For Brown, it’s a great solution. He doesn’t want to spend the  $315 million, but he’s not anxious to spend the rest of his term on the wrong side of iron bars, as the judges have none-too-subtly suggested could happen if he keeps ignoring their orders.

So let Steinberg take a shot. If it works, great. The state saves money and the governor gets a reputation as someone willing to deal. If it doesn’t, Brown still gets the money he needs to comply with the court order and stay out of the slammer.

It’s not a bad deal for Steinberg, either.  If the judges go along, he’s the one who succeeded where the governor couldn’t. If they don’t, well, he did what he could.

So far, it’s worked wonderfully well for the two Democrats.  When you have Senate Republican leader Bob Huff talking up the deal and GOP state Sen. Tom Berryhill saying it’s a great compromise and that “a lot of credit has to go to our leadership,” what’s not to like?

Best of all, both scenarios avoid the mass release of thousands of bad guys into communities across California, which would be a political time bomb for Democrats, who would be waiting nervously for the inevitable day when one of those former inmates did something horrible enough to make the front pages of the state’s newspapers.

And if villains are needed in this piece, there are always the judges, who can be denounced as unelected, out-of-touch and more concerned with the rights of murders and rapists than the safety of law-abiding Californians.

While Brown has said that there “are little smoke signals emanating from the mountaintops” suggesting that the judges may be willing to deal, Steinberg’s plan also requires that the attorneys representing the inmates fold what so far has been a winning hand.

Right now, the judges have an order calling for California to cut the prison population by the end of the year.

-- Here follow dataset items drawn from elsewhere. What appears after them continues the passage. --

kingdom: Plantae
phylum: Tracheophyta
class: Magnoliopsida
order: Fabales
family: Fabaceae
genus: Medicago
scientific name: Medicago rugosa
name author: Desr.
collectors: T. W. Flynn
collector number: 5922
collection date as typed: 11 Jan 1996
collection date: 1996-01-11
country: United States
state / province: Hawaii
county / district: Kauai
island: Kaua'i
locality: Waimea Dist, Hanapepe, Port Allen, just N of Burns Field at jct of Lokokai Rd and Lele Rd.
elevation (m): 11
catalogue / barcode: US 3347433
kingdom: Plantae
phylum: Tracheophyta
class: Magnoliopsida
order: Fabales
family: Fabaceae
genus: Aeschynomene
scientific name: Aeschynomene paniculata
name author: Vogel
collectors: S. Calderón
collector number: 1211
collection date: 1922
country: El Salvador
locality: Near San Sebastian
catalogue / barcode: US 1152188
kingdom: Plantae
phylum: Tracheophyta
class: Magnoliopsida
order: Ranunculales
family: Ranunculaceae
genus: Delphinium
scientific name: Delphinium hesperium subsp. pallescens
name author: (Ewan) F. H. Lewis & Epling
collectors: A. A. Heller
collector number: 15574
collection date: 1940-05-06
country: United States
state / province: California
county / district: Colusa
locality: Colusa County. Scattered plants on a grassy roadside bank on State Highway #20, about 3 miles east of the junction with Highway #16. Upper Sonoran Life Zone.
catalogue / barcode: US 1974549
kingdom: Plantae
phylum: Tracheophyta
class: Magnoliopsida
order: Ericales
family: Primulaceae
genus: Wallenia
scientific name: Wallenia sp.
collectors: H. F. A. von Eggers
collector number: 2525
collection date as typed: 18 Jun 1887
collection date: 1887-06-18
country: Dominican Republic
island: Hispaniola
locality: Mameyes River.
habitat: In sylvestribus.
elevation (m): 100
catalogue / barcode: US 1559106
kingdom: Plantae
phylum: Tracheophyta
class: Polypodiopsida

So far, no one has explained why the attorneys pushing for those reductions would be interested in extending that date for another three years, especially since that original court order was issued in 2009.

And as for those “little smoke signals” Brown talked about, most of the smoke has been coming from the ears of Judge Stephen Reinhardt, who has become increasingly irate about what he sees as Brown’s continuing and willful delays in implementing the court order.

But all that’s for another day. Right now, Brown can sign the prison bill amid loud huzzahs from Democrats and Republicans, secure in the knowledge that “who knows, it might even work.”

John Wildermuth is a longtime writer on California politics.